ENCODE DCC creates accessions for metadata that can be reused in experimental protocols and computational analyses.  This ensures that the exact assay or reagent is being referred to when assays are being discussed or files are being analyzed.  The accessions are in the format ENC[SR|BS|DO|AB|LB|FF][0-9]{3}[A-Z]{3} where [SR|BS|DO|AB|LB|FF] refer to the metadata type given the accession.  Accessions are given to the following types of metadata:

  • An assay: Each assay is given an accession.  Typically, the replicates will be performed using the same method, performed on the same kind of biosample, and investigating the same target.  Assays may contain one or more biological replicates. A sample accession for an assay is ENCSR000DVI.
  • A biosample: An accessioned biosample refers to a tube or sample of that biological material that is being used.  For example, the following would all be given a biosample accession: (1) a batch of a cell line grown on a specific day, (2) the isolation of a primary cell culture on a specific day, or (3) the dissection of a tissue sample on a specific day. A sample accession for a biosample is ENCBS046RNA.
  • A strain or donor: Every strain (for model organisms) and donor (for humans) is given a donor accession.  This accession allows multiple samples obtained from a single donor to be grouped together.

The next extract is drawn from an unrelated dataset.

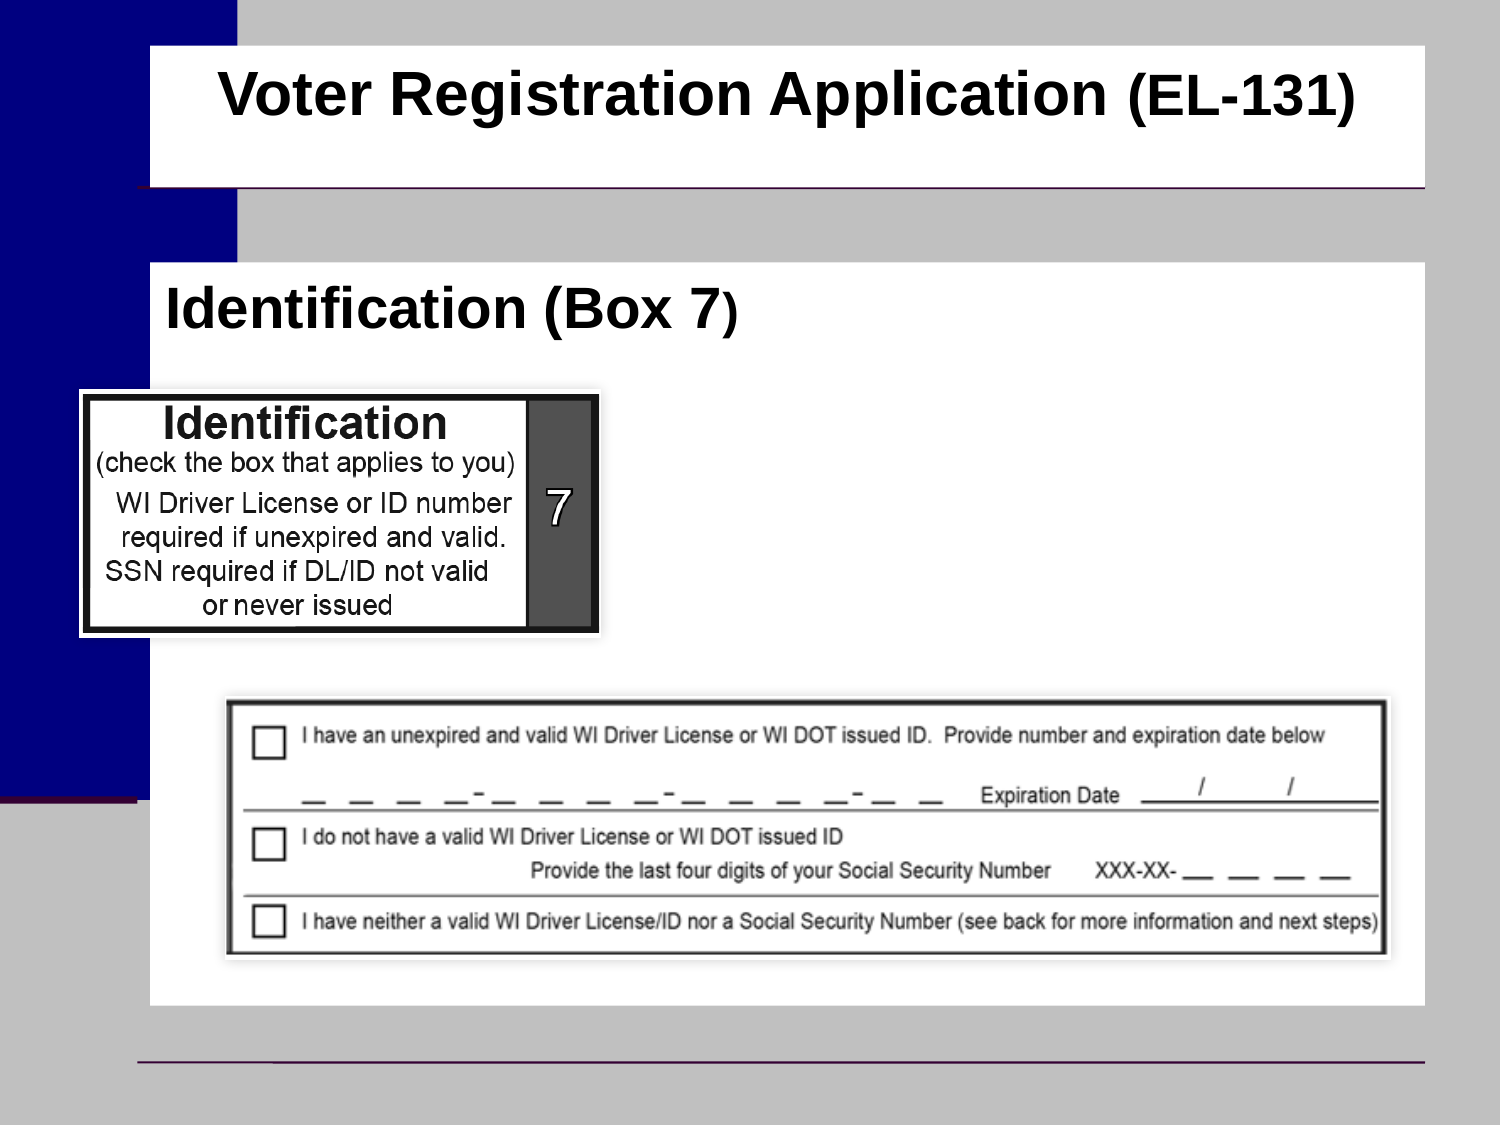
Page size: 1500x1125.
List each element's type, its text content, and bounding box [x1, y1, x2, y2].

The donor information is listed with the biosample: ENCBS046RNA
  • An antibody lot: Each unique antibody lot is accessioned so that assays can refer specifically to that antibody.  Each antibody lot is also associated with characterizations for its target in a species. 
  • A library: A unique library that can be resequenced is accessioned to ensure the correct files are associated with the nucleic acid material that has been created from the biosample.  The library accession and experimental details of how the library are constructed are displayed on the assay page:  ENCSR000DVI.
  • A file: Each data file is accessioned.  This accession is used as the file name, along with its file format as an extension.  The file accession is associated with the contents of that file.  When a new file is submitted to replace an existing file, the new file is given a new accession and related to the older file.  Files are displayed at the bottom of an assay page:  ENCSR000DVI.

Ontologies

The DCC uses a set of controlled vocabularies and ontologies to maintain consistent use of language when describing the metadata for the experiment assays.  The use of consistent language is essential to ensure all the correct results are returned when browsing or searching the metadata.  In addition, the use of consistent language facilitates the integration of datasets from diverse projects.  To this end, the ENCODE DCC is using the following ontologies to capture specific metadata categories:

Data model

The metadata captured for the experimental assays and computational analyses are organized as objects that have a defined relationship to each other.  In general, the data model is organized around ensuring that the replicate structure of the assays are represented along with the reagents, like biosamples, that were used in the assay (Figure 4). In addition, the assays are associated with the raw data that are generated from the assay and the processed data from these raw data. The assay accession serves to group all related replicates together.

Figure 4. Representation of the core of the ENCODE DCC data model.

The ENCODE portal provides formatted views of each data object, known as a profile page.  Profile pages for the metadata model depicted in Figure 4 include the following:

The entire data model is available at the ENCODE DCC github schema repository and visualized in svg.  Replace the object name in the profile URL to view the formatted schema.